Now Jack is a junior in high school and we are putting together the list of colleges he’ll apply to this fall. The big question is, should he put all his efforts into polishing his portfolio and vying for a great art school like RISD or SVA ? Or should he go to a solid, creative liberal arts college where he can take some art classes, maybe even in major in design but also get a well-rounded education.
Now if Jack was good at nothing but art, the decision would be simpler. But the fact is, he’s a good student in all his classes, hard working, smart, critical but involved. He’s also a natural leader, a popular person who has always had his mother’s social skills.
For me, as someone who has long encouraged people to bravely embrace their artistic side, who wishes he could go to art school himself, this is no time to encourage him to toe the straight and narrow, to face the bleak future most art school grads purportedly have, saddled with enormous student loans that they must pay off by working in Starbucks for the rest of their lives. Art schools, we hear, are full of rich kids and directionless losers. We both know that’s an exaggeration. We both know that you should follow your passion and the rest will straighten itself out. We also both know that most of the passions of 16 year-olds are rarely long-lived, that Jack does not want to wake up in a dorm room some day and wonder whether he’s actually learning anything useful.
There’s no simple answer to this common dilemma. We are going into it with our eyes open, accumulating impressions and advice, balancing pros and cons, and waiting to see which way fortune blows us.
It would be a lot easier to tackle this all-important crossroad if Patti was here to lend us her wisdom and hold our hands. But I think she’d tell us to do what we’re doing. We haven’t screwed anything up too badly so far. Let’s hope we do okay on this round too.
—– Post script.
We just met with Jack’s guidance counsellor who assure me that Jack is in great shape for next year and that we really needn’t make any decisions at this point. I am starting to think this process will only be as difficult as we let ourselves make it.

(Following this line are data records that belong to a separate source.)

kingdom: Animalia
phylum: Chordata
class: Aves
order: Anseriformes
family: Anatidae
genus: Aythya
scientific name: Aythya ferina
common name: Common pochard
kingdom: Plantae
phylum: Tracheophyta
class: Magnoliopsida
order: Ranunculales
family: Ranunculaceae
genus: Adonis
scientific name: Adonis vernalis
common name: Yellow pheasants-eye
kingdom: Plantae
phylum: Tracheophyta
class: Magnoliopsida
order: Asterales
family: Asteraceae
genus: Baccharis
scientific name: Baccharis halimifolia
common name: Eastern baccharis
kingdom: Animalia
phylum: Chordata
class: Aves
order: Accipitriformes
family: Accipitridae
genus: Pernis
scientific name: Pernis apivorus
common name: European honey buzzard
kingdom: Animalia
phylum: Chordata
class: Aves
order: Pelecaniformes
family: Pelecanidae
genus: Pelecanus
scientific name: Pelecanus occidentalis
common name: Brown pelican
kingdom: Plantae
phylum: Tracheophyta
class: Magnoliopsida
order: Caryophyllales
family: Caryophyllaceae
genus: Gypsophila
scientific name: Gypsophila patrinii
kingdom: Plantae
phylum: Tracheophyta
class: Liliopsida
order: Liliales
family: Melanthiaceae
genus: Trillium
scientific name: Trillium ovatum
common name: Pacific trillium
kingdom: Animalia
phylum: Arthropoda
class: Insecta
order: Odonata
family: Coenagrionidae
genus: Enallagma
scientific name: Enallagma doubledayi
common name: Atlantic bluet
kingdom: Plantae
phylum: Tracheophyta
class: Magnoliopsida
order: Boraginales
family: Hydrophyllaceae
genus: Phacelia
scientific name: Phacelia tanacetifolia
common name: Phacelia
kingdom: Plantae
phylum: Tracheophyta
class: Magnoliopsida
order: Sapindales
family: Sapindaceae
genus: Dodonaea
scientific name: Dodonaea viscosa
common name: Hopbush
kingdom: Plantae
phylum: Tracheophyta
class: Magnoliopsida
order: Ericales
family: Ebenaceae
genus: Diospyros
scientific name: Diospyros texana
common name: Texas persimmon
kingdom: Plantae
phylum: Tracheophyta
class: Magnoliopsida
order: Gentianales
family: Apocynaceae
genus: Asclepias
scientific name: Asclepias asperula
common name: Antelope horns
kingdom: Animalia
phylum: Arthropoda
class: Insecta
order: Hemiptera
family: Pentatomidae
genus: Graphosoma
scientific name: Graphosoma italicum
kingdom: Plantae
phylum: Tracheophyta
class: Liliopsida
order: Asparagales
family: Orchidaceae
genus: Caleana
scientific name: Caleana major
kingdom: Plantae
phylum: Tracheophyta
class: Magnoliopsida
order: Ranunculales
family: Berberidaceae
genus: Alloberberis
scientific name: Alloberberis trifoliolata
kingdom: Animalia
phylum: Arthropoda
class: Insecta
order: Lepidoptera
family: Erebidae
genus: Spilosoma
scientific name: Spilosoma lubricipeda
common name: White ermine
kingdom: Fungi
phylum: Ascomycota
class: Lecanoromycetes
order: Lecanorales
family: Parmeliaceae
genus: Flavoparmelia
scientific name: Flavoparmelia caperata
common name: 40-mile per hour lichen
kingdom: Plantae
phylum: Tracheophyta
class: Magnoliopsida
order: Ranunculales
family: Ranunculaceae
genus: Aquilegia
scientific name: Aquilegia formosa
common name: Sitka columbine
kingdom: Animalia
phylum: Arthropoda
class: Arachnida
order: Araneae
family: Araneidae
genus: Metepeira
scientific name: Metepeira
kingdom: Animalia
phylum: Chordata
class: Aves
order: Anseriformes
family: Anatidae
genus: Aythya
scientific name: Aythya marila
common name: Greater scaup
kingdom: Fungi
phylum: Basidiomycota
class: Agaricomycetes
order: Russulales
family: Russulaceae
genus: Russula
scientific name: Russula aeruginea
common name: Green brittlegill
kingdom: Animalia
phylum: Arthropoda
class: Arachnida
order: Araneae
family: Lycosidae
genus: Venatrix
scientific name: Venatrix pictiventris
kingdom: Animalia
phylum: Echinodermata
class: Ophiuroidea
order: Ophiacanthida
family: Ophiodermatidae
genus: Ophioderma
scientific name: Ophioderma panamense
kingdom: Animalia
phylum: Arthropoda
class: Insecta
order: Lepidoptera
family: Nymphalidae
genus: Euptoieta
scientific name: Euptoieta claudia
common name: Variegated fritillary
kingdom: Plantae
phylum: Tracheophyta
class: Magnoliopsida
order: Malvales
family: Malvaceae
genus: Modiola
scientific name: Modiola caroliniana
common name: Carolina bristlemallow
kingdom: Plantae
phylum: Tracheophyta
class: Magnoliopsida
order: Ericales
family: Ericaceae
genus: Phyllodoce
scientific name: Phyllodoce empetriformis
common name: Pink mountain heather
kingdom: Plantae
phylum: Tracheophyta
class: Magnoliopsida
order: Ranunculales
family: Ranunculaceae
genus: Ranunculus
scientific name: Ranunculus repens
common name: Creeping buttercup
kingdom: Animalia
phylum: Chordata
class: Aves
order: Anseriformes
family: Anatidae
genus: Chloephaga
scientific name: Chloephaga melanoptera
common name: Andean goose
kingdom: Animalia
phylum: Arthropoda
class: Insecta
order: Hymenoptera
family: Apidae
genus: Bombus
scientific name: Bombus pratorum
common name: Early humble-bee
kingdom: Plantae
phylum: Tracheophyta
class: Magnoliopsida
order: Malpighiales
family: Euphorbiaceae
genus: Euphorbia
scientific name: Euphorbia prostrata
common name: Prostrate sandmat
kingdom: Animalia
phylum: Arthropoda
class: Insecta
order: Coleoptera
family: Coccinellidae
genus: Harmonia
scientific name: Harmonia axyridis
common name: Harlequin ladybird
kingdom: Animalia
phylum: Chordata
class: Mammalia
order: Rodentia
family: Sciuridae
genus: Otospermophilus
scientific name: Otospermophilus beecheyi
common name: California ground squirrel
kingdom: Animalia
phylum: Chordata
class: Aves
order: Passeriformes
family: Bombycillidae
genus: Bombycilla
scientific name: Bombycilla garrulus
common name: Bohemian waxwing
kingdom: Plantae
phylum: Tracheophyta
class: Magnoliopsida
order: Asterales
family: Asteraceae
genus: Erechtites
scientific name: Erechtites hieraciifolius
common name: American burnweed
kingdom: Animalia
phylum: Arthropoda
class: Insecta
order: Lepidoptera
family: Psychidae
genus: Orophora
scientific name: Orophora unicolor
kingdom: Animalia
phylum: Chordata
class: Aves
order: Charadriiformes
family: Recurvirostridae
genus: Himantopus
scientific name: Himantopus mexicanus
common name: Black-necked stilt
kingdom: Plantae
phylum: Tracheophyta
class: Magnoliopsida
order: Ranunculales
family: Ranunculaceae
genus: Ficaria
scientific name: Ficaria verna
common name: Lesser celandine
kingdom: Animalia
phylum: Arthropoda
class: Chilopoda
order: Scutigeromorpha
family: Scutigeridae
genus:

Patti loved clothes. She sewed dresses for herself, majored in fashion, worked as a fashion director and photo stylist, and always made a statement. Her closets bulged with beautiful things and I have long dreaded the day I would open them and have to decide what to keep and what should be shared with the world. That day came last weekend. My mum joined me and we began to sort her clothes into three piles: those that would go to her favorite charity, those that were too worn out to pass on. and those that were quintessentially Patti and need to be saved for posterity.
I learned a lot about my wife in this process, seeing everything she owned, thinking through her process of buying and wearing things, seeing all of it laid out like that. My mum was surprised by how much black she owned, for instance. One always thinks of her as a blazing pink peacock. I went through her makeup, her toiletries, every nook and cranny. And even though there was so much, it was possible to go through it all, to feel her mind at work, to sense the years passing by, to remember how she flossed her teeth and put on her stockings. I had a few tough moments, but eventually, we got through the process unscathed , then loaded Mum’s station wagon with bags and bags of stuff.
I’m glad it will be distributed on the other end of Long Island. I don’t want to run into people in the street wearing Patti’s old clothes.
As for the Isse Miyake, Oilily and Todd Oldham treasures, I left them in her closet and will next box and bag them in some archival way. I may do further editing, but for now, I feel like I have stripped her down to the essence of her memory.
I felt a load lift when we were done. Another chapter has begun — it no longer seems that Patti is just away on a trip and will come in the door at any moment. We are resolved to the fact that she is gone, but never forgotten.